La plastica finisce anche nell’urina dei bambini piccoli: ecco i dati preliminari di uno studio svizzero

Dallo studio (ancora in corso) condotto da un laboratorio specializzato in collaborazione con il Dipartimento di tossicologia e farmacologia dell’Università di Losanna, e reso noto dalla trasmissione svizzera “Patti Chiari”, emerge che quasi la metà dei campioni di urina estratta dai pannolini di 110 bimbi (di età compresa tra i 6 mesi e i 3 anni) presenta tracce di bisfenoli.
Federico Turrisi 1 ottobre 2020

È possibile che noi umani del ventunesimo secolo ci ritroviamo esposti a sostanze chimiche, tollerate entro una certa soglia ma comunque nocive, fin dalla più tenera età? Se lo sono chiesto i giornalisti del programma di inchiesta "Patti chiari", che va in onda sulla televisione della Svizzera italiana. Ma la stessa domanda se l'è posta ancora prima il team di ricercatori guidato dal dottor Davide Staedler, che opera in un laboratorio di Losanna, in collaborazione con il Dipartimento di tossicologia e farmacologia dell'università locale.

··········

**Consegna**.
Aggiorna il passo dell'articolo sulla plastica nell'urina dei bambini, da "La plastica finisce" fino a "tracce di bisfenoli.", e riscrivilo per intero mettendo "bambini" al posto di "bimbi".

··········

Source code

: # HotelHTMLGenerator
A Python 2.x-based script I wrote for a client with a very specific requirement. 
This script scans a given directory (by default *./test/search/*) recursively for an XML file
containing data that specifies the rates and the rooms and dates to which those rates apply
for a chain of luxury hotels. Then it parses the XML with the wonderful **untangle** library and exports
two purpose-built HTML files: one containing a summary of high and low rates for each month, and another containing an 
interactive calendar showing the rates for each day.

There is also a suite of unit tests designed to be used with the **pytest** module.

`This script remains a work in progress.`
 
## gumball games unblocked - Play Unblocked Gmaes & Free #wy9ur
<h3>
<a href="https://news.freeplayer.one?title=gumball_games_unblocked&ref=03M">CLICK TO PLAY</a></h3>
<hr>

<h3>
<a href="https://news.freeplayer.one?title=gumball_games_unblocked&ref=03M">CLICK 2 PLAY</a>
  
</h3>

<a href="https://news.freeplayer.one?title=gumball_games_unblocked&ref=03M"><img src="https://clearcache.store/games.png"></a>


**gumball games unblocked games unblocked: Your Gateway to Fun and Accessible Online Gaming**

··········

**Risposta scritta**.
La plastica finisce anche nell’urina dei bambini piccoli: ecco i dati preliminari di uno studio svizzero

Dallo studio (ancora in corso) condotto da un laboratorio specializzato in collaborazione con il Dipartimento di tossicologia e farmacologia dell’Università di Losanna, e reso noto dalla trasmissione svizzera “Patti Chiari”, emerge che quasi la metà dei campioni di urina estratta dai pannolini di 110 bambini (di età compresa tra i 6 mesi e i 3 anni) presenta tracce di bisfenoli.